I wrote a pages-long comment that haloscan (irony of ironies) seems to have lost -- so I'll attempt to repeat myself here --

I often, often find myself toning down my gratitude so as to keep it within the supposedly "normal" range. I used to view this tendency to effusion with suspicion. Now I'm more prone to think of it as an unfashionable accuracy.

The prospect of being without words terrifies me. Funny that it should, since I'm so often dissatisfied with them, disappointed in them for not be able to break me out of my solitude. But facility with words is maybe my most deeply treasured personal territory. It's only today that I've recognised that my recent crisis over whether to keep a practice journal is not a detour or a side-issue, but the main road of the dharma -- this is the deepest attachment I have. "Can't I practice the dharma and lose all my other attachments, but keep just this little one?" -- a dead give away that I've come to the central issue.

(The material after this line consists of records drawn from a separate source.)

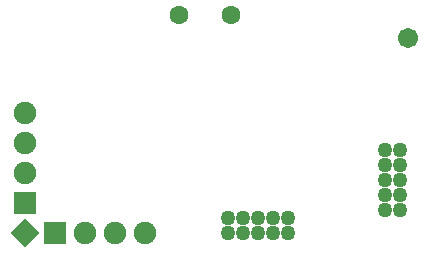
<source format=gbr>
G04 DipTrace Beta 2.9.0.0*
G04 BottomMask.gbr*
%MOIN*%
G04 #@! TF.FileFunction,Soldermask,Bot*
G04 #@! TF.Part,Single*
%AMOUTLINE1*5,1,4,0,0,0.099896,-2E-6.0*%
%ADD39C,0.067055*%
%ADD47C,0.074929*%
%ADD49R,0.074929X0.074929*%
%ADD51C,0.05*%
%ADD53C,0.063118*%
%ADD68OUTLINE1*%
%FSLAX26Y26*%
G04*
G70*
G90*
G75*
G01*
G04 BotMask*
%LPD*%
D53*
X87106Y825020D3*
X-86122D3*
D51*
X600000Y375000D3*
X650000D3*
X600000Y325000D3*
X650000D3*
X600000Y275000D3*
X650000D3*
X600000Y225000D3*
X650000D3*
X600000Y175000D3*
X650000D3*
X75000Y100000D3*
Y150000D3*
X125000Y100000D3*
Y150000D3*
X175000Y100000D3*
Y150000D3*
X225000Y100000D3*
Y150000D3*
X275000Y100000D3*
Y150000D3*
D49*
X-500000Y100000D3*
D47*
X-400000D3*
X-300000D3*
X-200000D3*
D49*
X-600000Y200000D3*
D47*
Y300000D3*
Y400000D3*
Y500000D3*
D68*
Y100000D3*
D39*
X675000Y750000D3*
M02*

</source>
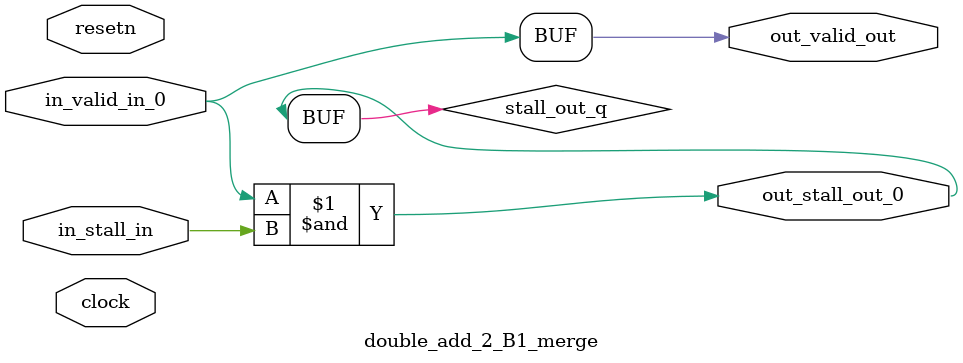
<source format=sv>



(* altera_attribute = "-name AUTO_SHIFT_REGISTER_RECOGNITION OFF; -name MESSAGE_DISABLE 10036; -name MESSAGE_DISABLE 10037; -name MESSAGE_DISABLE 14130; -name MESSAGE_DISABLE 14320; -name MESSAGE_DISABLE 15400; -name MESSAGE_DISABLE 14130; -name MESSAGE_DISABLE 10036; -name MESSAGE_DISABLE 12020; -name MESSAGE_DISABLE 12030; -name MESSAGE_DISABLE 12010; -name MESSAGE_DISABLE 12110; -name MESSAGE_DISABLE 14320; -name MESSAGE_DISABLE 13410; -name MESSAGE_DISABLE 113007; -name MESSAGE_DISABLE 10958" *)
module double_add_2_B1_merge (
    input wire [0:0] in_stall_in,
    input wire [0:0] in_valid_in_0,
    output wire [0:0] out_stall_out_0,
    output wire [0:0] out_valid_out,
    input wire clock,
    input wire resetn
    );

    wire [0:0] stall_out_q;


    // stall_out(LOGICAL,6)
    assign stall_out_q = in_valid_in_0 & in_stall_in;

    // out_stall_out_0(GPOUT,4)
    assign out_stall_out_0 = stall_out_q;

    // out_valid_out(GPOUT,5)
    assign out_valid_out = in_valid_in_0;

endmodule

</source>
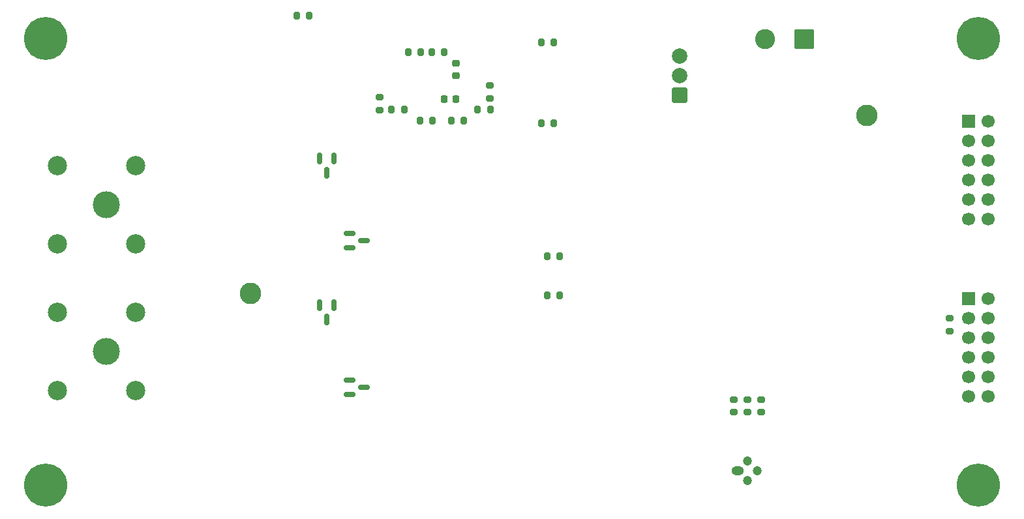
<source format=gbr>
G04 #@! TF.GenerationSoftware,KiCad,Pcbnew,9.0.3*
G04 #@! TF.CreationDate,2025-08-15T00:00:32+02:00*
G04 #@! TF.ProjectId,MADC_ARTY,4d414443-5f41-4525-9459-2e6b69636164,rev?*
G04 #@! TF.SameCoordinates,Original*
G04 #@! TF.FileFunction,Soldermask,Bot*
G04 #@! TF.FilePolarity,Negative*
%FSLAX46Y46*%
G04 Gerber Fmt 4.6, Leading zero omitted, Abs format (unit mm)*
G04 Created by KiCad (PCBNEW 9.0.3) date 2025-08-15 00:00:32*
%MOMM*%
%LPD*%
G01*
G04 APERTURE LIST*
G04 Aperture macros list*
%AMRoundRect*
0 Rectangle with rounded corners*
0 $1 Rounding radius*
0 $2 $3 $4 $5 $6 $7 $8 $9 X,Y pos of 4 corners*
0 Add a 4 corners polygon primitive as box body*
4,1,4,$2,$3,$4,$5,$6,$7,$8,$9,$2,$3,0*
0 Add four circle primitives for the rounded corners*
1,1,$1+$1,$2,$3*
1,1,$1+$1,$4,$5*
1,1,$1+$1,$6,$7*
1,1,$1+$1,$8,$9*
0 Add four rect primitives between the rounded corners*
20,1,$1+$1,$2,$3,$4,$5,0*
20,1,$1+$1,$4,$5,$6,$7,0*
20,1,$1+$1,$6,$7,$8,$9,0*
20,1,$1+$1,$8,$9,$2,$3,0*%
G04 Aperture macros list end*
%ADD10C,2.500000*%
%ADD11C,3.500000*%
%ADD12RoundRect,0.250000X0.750000X0.750000X-0.750000X0.750000X-0.750000X-0.750000X0.750000X-0.750000X0*%
%ADD13C,2.000000*%
%ADD14C,5.600000*%
%ADD15C,2.800000*%
%ADD16O,1.600000X1.200000*%
%ADD17C,1.200000*%
%ADD18R,1.700000X1.700000*%
%ADD19C,1.700000*%
%ADD20RoundRect,0.250000X1.050000X1.050000X-1.050000X1.050000X-1.050000X-1.050000X1.050000X-1.050000X0*%
%ADD21C,2.600000*%
%ADD22RoundRect,0.200000X-0.200000X-0.275000X0.200000X-0.275000X0.200000X0.275000X-0.200000X0.275000X0*%
%ADD23RoundRect,0.150000X-0.587500X-0.150000X0.587500X-0.150000X0.587500X0.150000X-0.587500X0.150000X0*%
%ADD24RoundRect,0.200000X0.275000X-0.200000X0.275000X0.200000X-0.275000X0.200000X-0.275000X-0.200000X0*%
%ADD25RoundRect,0.200000X-0.275000X0.200000X-0.275000X-0.200000X0.275000X-0.200000X0.275000X0.200000X0*%
%ADD26RoundRect,0.225000X0.225000X0.250000X-0.225000X0.250000X-0.225000X-0.250000X0.225000X-0.250000X0*%
%ADD27RoundRect,0.225000X-0.250000X0.225000X-0.250000X-0.225000X0.250000X-0.225000X0.250000X0.225000X0*%
%ADD28RoundRect,0.150000X-0.150000X0.587500X-0.150000X-0.587500X0.150000X-0.587500X0.150000X0.587500X0*%
%ADD29RoundRect,0.200000X0.200000X0.275000X-0.200000X0.275000X-0.200000X-0.275000X0.200000X-0.275000X0*%
G04 APERTURE END LIST*
D10*
G04 #@! TO.C,J1*
X105654000Y-72644000D03*
X105654000Y-62484000D03*
X95494000Y-72644000D03*
X95494000Y-62484000D03*
D11*
X101854000Y-67564000D03*
G04 #@! TD*
D12*
G04 #@! TO.C,U3*
X176273500Y-53340000D03*
D13*
X176273500Y-50800000D03*
X176273500Y-48260000D03*
G04 #@! TD*
D14*
G04 #@! TO.C,H2*
X215000000Y-46000000D03*
G04 #@! TD*
D15*
G04 #@! TO.C,TP7*
X120523000Y-79121000D03*
G04 #@! TD*
G04 #@! TO.C,TP6*
X200533000Y-56007000D03*
G04 #@! TD*
D10*
G04 #@! TO.C,J2*
X105654000Y-91694000D03*
X105654000Y-81534000D03*
X95494000Y-91694000D03*
X95494000Y-81534000D03*
D11*
X101854000Y-86614000D03*
G04 #@! TD*
D16*
G04 #@! TO.C,U21*
X183769000Y-102108000D03*
D17*
X185039000Y-103378000D03*
X186309000Y-102108000D03*
X185039000Y-100838000D03*
G04 #@! TD*
D14*
G04 #@! TO.C,H3*
X94000000Y-104000000D03*
G04 #@! TD*
G04 #@! TO.C,H4*
X215000000Y-104000000D03*
G04 #@! TD*
G04 #@! TO.C,H1*
X94000000Y-46000000D03*
G04 #@! TD*
D18*
G04 #@! TO.C,J5*
X213800000Y-56800000D03*
D19*
X216340000Y-56800000D03*
X213800000Y-59340000D03*
X216340000Y-59340000D03*
X213800000Y-61880000D03*
X216340000Y-61880000D03*
X213800000Y-64420000D03*
X216340000Y-64420000D03*
X213800000Y-66960000D03*
X216340000Y-66960000D03*
X213800000Y-69500000D03*
X216340000Y-69500000D03*
G04 #@! TD*
D18*
G04 #@! TO.C,J4*
X213800000Y-79800000D03*
D19*
X216340000Y-79800000D03*
X213800000Y-82340000D03*
X216340000Y-82340000D03*
X213800000Y-84880000D03*
X216340000Y-84880000D03*
X213800000Y-87420000D03*
X216340000Y-87420000D03*
X213800000Y-89960000D03*
X216340000Y-89960000D03*
X213800000Y-92500000D03*
X216340000Y-92500000D03*
G04 #@! TD*
D20*
G04 #@! TO.C,J3*
X192405000Y-46055500D03*
D21*
X187325000Y-46055500D03*
G04 #@! TD*
D22*
G04 #@! TO.C,R15*
X150051000Y-55245000D03*
X151701000Y-55245000D03*
G04 #@! TD*
D23*
G04 #@! TO.C,Q6*
X133427500Y-73213000D03*
X133427500Y-71313000D03*
X135302500Y-72263000D03*
G04 #@! TD*
D24*
G04 #@! TO.C,R67*
X183261000Y-94551000D03*
X183261000Y-92901000D03*
G04 #@! TD*
G04 #@! TO.C,R66*
X185039000Y-94551000D03*
X185039000Y-92901000D03*
G04 #@! TD*
D25*
G04 #@! TO.C,R65*
X186817000Y-92901000D03*
X186817000Y-94551000D03*
G04 #@! TD*
D26*
G04 #@! TO.C,C15*
X147206000Y-53848000D03*
X145656000Y-53848000D03*
G04 #@! TD*
D22*
G04 #@! TO.C,R97*
X144082000Y-47752000D03*
X145732000Y-47752000D03*
G04 #@! TD*
G04 #@! TO.C,R96*
X141034000Y-47752000D03*
X142684000Y-47752000D03*
G04 #@! TD*
G04 #@! TO.C,R95*
X138875000Y-55245000D03*
X140525000Y-55245000D03*
G04 #@! TD*
D27*
G04 #@! TO.C,C10*
X147193000Y-49263000D03*
X147193000Y-50813000D03*
G04 #@! TD*
D25*
G04 #@! TO.C,R90*
X211328000Y-82360000D03*
X211328000Y-84010000D03*
G04 #@! TD*
D22*
G04 #@! TO.C,R98*
X146622000Y-56642000D03*
X148272000Y-56642000D03*
G04 #@! TD*
D28*
G04 #@! TO.C,Q10*
X129479000Y-80596500D03*
X131379000Y-80596500D03*
X130429000Y-82471500D03*
G04 #@! TD*
D25*
G04 #@! TO.C,R25*
X151638000Y-52134000D03*
X151638000Y-53784000D03*
G04 #@! TD*
D29*
G04 #@! TO.C,R36*
X159956000Y-57023000D03*
X158306000Y-57023000D03*
G04 #@! TD*
D23*
G04 #@! TO.C,Q14*
X133427500Y-92263000D03*
X133427500Y-90363000D03*
X135302500Y-91313000D03*
G04 #@! TD*
D25*
G04 #@! TO.C,R24*
X137287000Y-53658000D03*
X137287000Y-55308000D03*
G04 #@! TD*
D29*
G04 #@! TO.C,R99*
X144208000Y-56642000D03*
X142558000Y-56642000D03*
G04 #@! TD*
G04 #@! TO.C,R35*
X128206000Y-43053000D03*
X126556000Y-43053000D03*
G04 #@! TD*
D22*
G04 #@! TO.C,R32*
X158306000Y-46482000D03*
X159956000Y-46482000D03*
G04 #@! TD*
D28*
G04 #@! TO.C,Q2*
X129479000Y-61546500D03*
X131379000Y-61546500D03*
X130429000Y-63421500D03*
G04 #@! TD*
D29*
G04 #@! TO.C,R45*
X160718000Y-74295000D03*
X159068000Y-74295000D03*
G04 #@! TD*
G04 #@! TO.C,R44*
X160718000Y-79375000D03*
X159068000Y-79375000D03*
G04 #@! TD*
M02*

</source>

I remember vividly learning to read, the sense of triumph, of coming into my heritage. I keep learning new languages partly, I think, chasing the echo of that triumph.

A second funny thing, for someone so wrapped up in words, is that I don't really believe them. "Words, words, words... why, it says here that old men have gray beards!" Words are evasions, spins, cover-ups, weapons, substitutes. "En arxe en o logos" -- "In the beginning was the word" -- has always struck me as preposterous. Words come after.

Revealing a tendency to hypergraphia myself, here, and I'm not at all sure where I'm coming from or where I'm headed with it. I think I'm working my way around to my own obscure version of "thank you."